As I see it, megacorps are sometimes conglomerates with multiple fingers in many things and sometimes (somewhat) specialized in specific industries. In ye olde days we had the East India Company that controlled trade and later politics in India, or Hudson Bay company in Canada. In the US you had the various Trust companies, or the grand-daddy vertically and horizontally integrated Standard Oil. We've often heard of coal companies having "company towns" where they were the only real employer and retailer (and land owner/slum lord/etc). Shadowrun has a similar idea (and also, in a very Traveller-esque manner these companies sometimes engage in armed combat with one another).

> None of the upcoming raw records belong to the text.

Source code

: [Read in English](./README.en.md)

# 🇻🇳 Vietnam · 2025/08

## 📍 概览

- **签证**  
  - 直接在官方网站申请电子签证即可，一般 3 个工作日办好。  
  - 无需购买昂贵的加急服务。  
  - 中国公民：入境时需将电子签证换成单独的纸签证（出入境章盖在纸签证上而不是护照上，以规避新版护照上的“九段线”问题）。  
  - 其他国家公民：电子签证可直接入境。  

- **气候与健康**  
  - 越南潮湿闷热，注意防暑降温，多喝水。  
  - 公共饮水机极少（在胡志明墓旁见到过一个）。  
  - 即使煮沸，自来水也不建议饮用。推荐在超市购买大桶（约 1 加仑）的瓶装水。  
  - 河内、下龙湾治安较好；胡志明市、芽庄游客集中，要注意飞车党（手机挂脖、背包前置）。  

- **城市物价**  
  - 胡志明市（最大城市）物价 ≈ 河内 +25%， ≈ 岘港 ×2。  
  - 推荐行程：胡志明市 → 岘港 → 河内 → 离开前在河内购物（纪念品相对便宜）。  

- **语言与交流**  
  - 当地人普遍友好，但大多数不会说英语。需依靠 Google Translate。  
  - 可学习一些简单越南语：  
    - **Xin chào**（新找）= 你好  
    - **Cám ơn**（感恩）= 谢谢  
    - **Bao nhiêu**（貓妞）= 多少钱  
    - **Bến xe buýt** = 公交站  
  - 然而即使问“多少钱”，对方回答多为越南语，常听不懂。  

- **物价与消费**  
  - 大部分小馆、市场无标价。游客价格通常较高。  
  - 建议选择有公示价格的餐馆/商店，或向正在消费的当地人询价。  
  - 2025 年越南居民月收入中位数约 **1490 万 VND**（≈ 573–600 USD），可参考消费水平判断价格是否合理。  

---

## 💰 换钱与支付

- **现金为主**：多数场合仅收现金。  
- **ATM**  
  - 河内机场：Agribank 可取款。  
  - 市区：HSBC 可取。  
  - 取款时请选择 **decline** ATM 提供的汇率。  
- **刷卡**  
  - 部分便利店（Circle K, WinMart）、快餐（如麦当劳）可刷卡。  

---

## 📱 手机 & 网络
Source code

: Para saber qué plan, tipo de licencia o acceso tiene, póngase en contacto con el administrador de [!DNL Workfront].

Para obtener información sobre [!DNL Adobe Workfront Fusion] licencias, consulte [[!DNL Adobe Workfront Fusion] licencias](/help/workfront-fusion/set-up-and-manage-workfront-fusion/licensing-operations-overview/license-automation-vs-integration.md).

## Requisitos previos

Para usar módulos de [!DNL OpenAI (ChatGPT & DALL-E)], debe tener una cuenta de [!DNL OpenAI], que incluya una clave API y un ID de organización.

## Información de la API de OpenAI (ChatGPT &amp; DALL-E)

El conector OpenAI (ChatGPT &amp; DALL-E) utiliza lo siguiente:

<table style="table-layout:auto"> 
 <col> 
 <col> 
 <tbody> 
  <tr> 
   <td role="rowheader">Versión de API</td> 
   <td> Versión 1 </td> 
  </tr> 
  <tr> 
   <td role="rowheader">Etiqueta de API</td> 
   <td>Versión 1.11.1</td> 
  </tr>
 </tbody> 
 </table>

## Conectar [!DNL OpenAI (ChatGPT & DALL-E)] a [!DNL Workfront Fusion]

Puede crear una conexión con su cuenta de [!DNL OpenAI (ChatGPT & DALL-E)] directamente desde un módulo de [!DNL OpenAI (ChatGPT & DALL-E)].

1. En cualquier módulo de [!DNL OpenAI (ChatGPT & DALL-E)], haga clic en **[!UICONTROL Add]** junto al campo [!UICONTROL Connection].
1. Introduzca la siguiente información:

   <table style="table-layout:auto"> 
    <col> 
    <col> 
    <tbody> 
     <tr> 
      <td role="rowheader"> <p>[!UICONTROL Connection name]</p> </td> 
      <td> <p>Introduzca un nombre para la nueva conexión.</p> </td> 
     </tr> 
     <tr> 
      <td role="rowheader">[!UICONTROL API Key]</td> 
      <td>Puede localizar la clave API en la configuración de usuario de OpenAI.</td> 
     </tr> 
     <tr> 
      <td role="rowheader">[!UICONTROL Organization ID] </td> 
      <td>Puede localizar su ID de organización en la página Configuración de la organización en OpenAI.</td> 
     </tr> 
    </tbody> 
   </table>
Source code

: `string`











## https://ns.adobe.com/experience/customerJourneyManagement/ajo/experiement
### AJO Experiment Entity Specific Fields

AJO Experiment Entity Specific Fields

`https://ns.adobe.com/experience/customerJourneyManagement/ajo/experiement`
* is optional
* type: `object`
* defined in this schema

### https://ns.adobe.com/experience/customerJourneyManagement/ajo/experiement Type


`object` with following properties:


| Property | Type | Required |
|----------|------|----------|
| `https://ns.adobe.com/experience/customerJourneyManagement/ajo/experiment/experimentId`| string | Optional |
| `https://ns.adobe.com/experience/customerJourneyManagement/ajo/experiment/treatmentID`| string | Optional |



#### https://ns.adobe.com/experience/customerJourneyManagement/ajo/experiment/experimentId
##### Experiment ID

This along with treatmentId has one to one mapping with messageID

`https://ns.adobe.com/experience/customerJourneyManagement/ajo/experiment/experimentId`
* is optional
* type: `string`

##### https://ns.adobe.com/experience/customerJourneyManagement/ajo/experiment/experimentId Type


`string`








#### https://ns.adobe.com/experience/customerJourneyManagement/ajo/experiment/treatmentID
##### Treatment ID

In more modern industries you had companies like GE or GM, that have ebbed and flowed as conglomerates across many industries. The books describe Imperium-wide companies like this, and then sector and sub-sector wide (the Tukera lines and Al Morai). The Imperial-sized ones are so big that they really don't do much at the player level. Smaller-sized ones still are quite big from a PC perspective. Since Traveller is mostly an RPG game, these kinds of companies are really come off as just set-dressing. It's hard to RPG with a megacorp setting.
I think when (some at least) of the game designers sat down they went more for cool factor, or "this sounds cool" and worried less about whether or not these companies would work - and how much they may match historical models and/or realistic ones. For some players the cool factor is more than enough and they'll go from there. Others find it requires too much hand wavium.
Personally I like to find a middle-ground that matches something that makes logical sense, is interesting background, and isn't so detailed that it requires me to use a spreadsheet on an hourly basis. And discussions with like-minded people on boards like this help are good sources of different viewpoints.
Plus nobody has devolved into neener-neener mode... which makes for a pleasant conversation.